A machine learning model is only as good as the data it’s trained on. In other words, the poor performance of a model is mainly due to overfitting and underfitting. Overfitting happens when the model is modelled ‘too well’ on the training data. Underfitting refers to a model that can neither model the training data nor generalize to new data.
Overfitting could be an upshot of an ML expert’s effort to make the model ‘too accurate’. In overfitting, the model learns the details and the noise in the training data to such an extent that it dents the performance. The model picks up the noise and random fluctuations in the training data and learns it as a concept.
However, in a real-time situation, these concepts do not apply to new data, which poses a great hindrance to the model’s ability to generalize. Overfitting is a common occurrence with nonparametric and nonlinear models that offer flexibility when learning a target function.
So, what’s wrong with overfitting?
An overfitted model is designed to accommodate the eccentricities of a particular dataset; this produces good results from the given dataset but will fail to generalize on other data. In many cases, these parameters are defined as the ‘non-data’ aspect of the training dataset, which is nothing more than an oddity that might not repeat with other real-time datasets.

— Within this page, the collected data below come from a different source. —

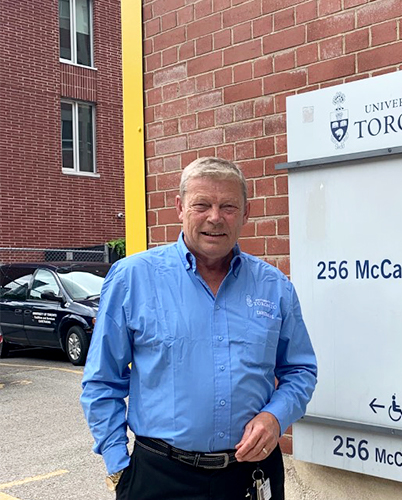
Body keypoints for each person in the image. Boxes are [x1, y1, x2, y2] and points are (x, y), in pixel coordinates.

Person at [81, 157, 317, 500]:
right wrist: (119, 466)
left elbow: (301, 370)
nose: (215, 217)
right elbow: (102, 381)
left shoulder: (274, 287)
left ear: (246, 213)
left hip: (251, 476)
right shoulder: (133, 278)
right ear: (180, 208)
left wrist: (275, 417)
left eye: (228, 206)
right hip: (160, 477)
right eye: (202, 205)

“Due to overfitting, a model will not be able to achieve generalization, which means the model(s) trained on one dataset has limited applicability on unseen data in real situations. This, in turn, reduces the ability of the model to discriminate patterns and predict correct results and can lead to drastic consequences especially in domains like healthcare, automotive and industrial,” Sindhu Ramachandran, Practice Leader – Deep Learning & Analytics, QuEST Global.
Moreover, since the model is so closely trained on a given training dataset, the model may replicate its inherent biases against community, gender, and race. Many mistakenly believe overfitting is a problem that can be solved simply by widening the scope or flexibility of model design by training it on a wider set of parameters and adding more features. Though simple, this is not an effective resolution to the problem.
Famed mathematician John von Neumann once said, “With four parameters I can fit an elephant, and with five I can make him wiggle his trunk.”
Neumann meant that one should not be impressed by a complex model that fits data. It only means that with enough parameters, a model can be made to fit with any data set.
Dr. Siba Panda, Assistant Professor, SVKM’s NMIMS Mukesh Patel School of Technology Management & Engineering, said, “If your aim is to build an overfitting model, you could take more features into consideration or build a complex model. There would be two outcomes: First, the significant additional features may cause the processing to be too costly; second, a complex model will deliver the overfitting results in the training data set but not in the test data set. So always go for a simple path, step by step, using different techniques, such as hold-out, data argumentation, feature selection and regularization, if you have an overfitting model. To avoid the overfitting problems while building models to solve real-life issues faced by industries, there are two concepts that students should pay attention to: normalization/standardization and regularisation.”
But, is it always bad?
In a discussion on trends to watch out for in computer vision, both Vahan Petrosyan, CTO at Sweden-based SuperAnnotate AI and Loius Coopey, VC at Point Nine Land, agreed overfitting might have useful applications in computer vision in future.
Taking the example of traffic management analysis, the duo wrote: “If your camera is fixed, you would rather build slightly different models for each camera and overfit your CV model for each camera. Although overfitting in machine learning has negative connotations, in such cases you would create far more accurate models for each fixed camera, rather than building a generic model for all cameras.”